The task:
Quote verbatim the stretch of the Albariño tasting notes below that starts with the words "Peachy fruit aromas" and ends with "core. Saline finish.".
*** Source text ***
Here are those wine professional tasting notes I mentioned on Albariño to show you the point. This was a tasting of 14 different wines. Shipped to London to a famous wine journal, from six different countries: Portugal, Uruguay, Spain, Australia, Argentina and USA. All wines are from the same vintage and all had an alcohol content of between 13.0 – 13.5%vol and prices where pretty much the same (thirteen to fifteen £quid): Which one do you want to drink?
White peach and citrus characters. Densely fruited with a juicy palate and long finish.
Lemon verbena, coriander herbs and white flowers that dance over the nose and palate, mineral structure and citrus zest acidity.
Pear, peach, apricot and mandarin aroma with a herbaceous complexity and supple citrus acidity.
Juicy white peaches intertwine with a tangy nerve of acidity and a saline mineral character which persists towards the long finish.
Yellow apple, peach and white flower notes, lime zest acidity and a precise mineral finish.
Lime, lemon, passionfruit and white peach, purity of acidity and mineral freshness.
Peach, pear, apricot and orange blossom perfume, with salivating acidity and a progressive mineral structure.
Flinty peaches and citrus. Zesty acidity and a succulent salty finish.
Peach, apricot and grapefruit aromas. Crisp and rasping with a salty twist at the end.
Peach blossom invigorate the welcoming spritz on the palate, and infuse the appealing tangerine acidity. Crisp and long.
Peaches and citrus fruit aromas on the nose. Showing tension and a salty finish.
Peachy fruit aromas and notes of lemon blossom and lime juice. Bright and lively acidity.
Peachy nose with aromas of wet stones, citrus zest, white pepper and yellow flowers. Ripe palate, with a lovely tension.
Stone peach fruit character and salty undertones. The palate is rich with a lovely acid core. Saline finish.
‘Les hommes soufflent dans le vagin du chameau pour voir si elle est enceinte!; ….. enough said!
*** Material shown ***
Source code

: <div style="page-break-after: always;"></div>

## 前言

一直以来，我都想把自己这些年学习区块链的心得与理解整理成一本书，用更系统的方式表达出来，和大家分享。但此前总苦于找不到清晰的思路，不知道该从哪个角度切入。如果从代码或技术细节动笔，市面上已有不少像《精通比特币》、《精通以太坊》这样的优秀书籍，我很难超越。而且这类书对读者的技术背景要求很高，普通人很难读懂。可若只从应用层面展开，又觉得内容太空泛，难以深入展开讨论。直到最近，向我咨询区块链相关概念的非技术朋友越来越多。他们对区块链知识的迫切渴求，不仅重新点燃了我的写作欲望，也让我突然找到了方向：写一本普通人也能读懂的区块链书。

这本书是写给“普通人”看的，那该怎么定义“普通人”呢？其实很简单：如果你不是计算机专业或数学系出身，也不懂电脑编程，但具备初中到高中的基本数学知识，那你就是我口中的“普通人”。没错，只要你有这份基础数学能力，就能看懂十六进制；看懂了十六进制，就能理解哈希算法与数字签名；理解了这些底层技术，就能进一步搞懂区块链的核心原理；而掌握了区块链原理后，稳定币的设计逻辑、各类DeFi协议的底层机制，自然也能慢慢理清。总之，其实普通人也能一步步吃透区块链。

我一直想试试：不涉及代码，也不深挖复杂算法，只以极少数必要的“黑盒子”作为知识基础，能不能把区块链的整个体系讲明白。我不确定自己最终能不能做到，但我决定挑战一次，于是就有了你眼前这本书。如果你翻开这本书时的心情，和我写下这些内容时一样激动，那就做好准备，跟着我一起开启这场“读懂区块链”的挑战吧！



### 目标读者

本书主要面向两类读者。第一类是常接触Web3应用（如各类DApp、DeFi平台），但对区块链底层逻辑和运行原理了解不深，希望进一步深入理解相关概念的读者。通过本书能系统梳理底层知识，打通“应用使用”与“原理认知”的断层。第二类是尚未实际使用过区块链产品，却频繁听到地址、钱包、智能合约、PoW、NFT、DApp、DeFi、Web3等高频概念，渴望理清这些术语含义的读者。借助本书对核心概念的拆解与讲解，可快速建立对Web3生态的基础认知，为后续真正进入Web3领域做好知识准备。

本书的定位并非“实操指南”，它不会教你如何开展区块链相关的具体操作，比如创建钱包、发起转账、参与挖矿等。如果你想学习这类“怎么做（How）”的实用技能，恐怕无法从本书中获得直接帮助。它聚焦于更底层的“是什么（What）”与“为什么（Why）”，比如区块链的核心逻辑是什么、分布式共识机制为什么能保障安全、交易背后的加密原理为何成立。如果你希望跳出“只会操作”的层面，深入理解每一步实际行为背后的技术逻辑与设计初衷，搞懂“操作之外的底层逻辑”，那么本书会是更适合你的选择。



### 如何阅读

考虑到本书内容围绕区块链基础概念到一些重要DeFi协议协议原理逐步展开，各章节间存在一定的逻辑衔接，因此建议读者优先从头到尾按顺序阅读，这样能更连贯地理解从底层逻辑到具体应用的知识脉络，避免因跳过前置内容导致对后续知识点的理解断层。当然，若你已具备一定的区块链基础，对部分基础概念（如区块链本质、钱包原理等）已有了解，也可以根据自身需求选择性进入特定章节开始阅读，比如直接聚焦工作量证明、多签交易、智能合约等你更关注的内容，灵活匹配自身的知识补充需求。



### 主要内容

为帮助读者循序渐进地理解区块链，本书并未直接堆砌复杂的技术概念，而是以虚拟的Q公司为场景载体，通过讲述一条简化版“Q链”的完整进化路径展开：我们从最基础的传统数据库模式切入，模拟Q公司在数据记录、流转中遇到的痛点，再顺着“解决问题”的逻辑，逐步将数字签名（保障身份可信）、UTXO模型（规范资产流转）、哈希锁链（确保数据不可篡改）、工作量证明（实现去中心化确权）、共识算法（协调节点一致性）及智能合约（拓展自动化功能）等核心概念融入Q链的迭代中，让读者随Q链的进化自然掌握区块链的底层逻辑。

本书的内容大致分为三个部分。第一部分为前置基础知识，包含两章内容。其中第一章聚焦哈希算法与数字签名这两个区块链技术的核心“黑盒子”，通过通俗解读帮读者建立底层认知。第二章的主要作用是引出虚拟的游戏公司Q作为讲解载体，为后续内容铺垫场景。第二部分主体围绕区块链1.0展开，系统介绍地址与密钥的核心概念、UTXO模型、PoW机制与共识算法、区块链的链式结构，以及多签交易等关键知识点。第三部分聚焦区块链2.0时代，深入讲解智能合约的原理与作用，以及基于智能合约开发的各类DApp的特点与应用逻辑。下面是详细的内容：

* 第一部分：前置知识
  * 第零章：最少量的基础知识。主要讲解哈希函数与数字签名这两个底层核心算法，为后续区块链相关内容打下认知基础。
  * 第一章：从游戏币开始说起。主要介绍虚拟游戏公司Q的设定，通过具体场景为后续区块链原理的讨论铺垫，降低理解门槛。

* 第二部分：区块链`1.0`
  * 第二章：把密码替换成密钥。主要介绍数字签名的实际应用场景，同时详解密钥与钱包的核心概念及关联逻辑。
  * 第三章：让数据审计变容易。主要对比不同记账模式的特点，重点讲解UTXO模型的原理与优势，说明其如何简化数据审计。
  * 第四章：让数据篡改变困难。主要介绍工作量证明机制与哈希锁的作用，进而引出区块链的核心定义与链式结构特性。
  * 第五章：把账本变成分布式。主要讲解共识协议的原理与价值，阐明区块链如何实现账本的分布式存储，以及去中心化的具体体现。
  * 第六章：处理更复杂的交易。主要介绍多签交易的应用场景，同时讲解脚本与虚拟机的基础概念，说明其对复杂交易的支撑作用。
***
Your solution:
Peachy fruit aromas and notes of lemon blossom and lime juice. Bright and lively acidity.
Peachy nose with aromas of wet stones, citrus zest, white pepper and yellow flowers. Ripe palate, with a lovely tension.
Stone peach fruit character and salty undertones. The palate is rich with a lovely acid core. Saline finish.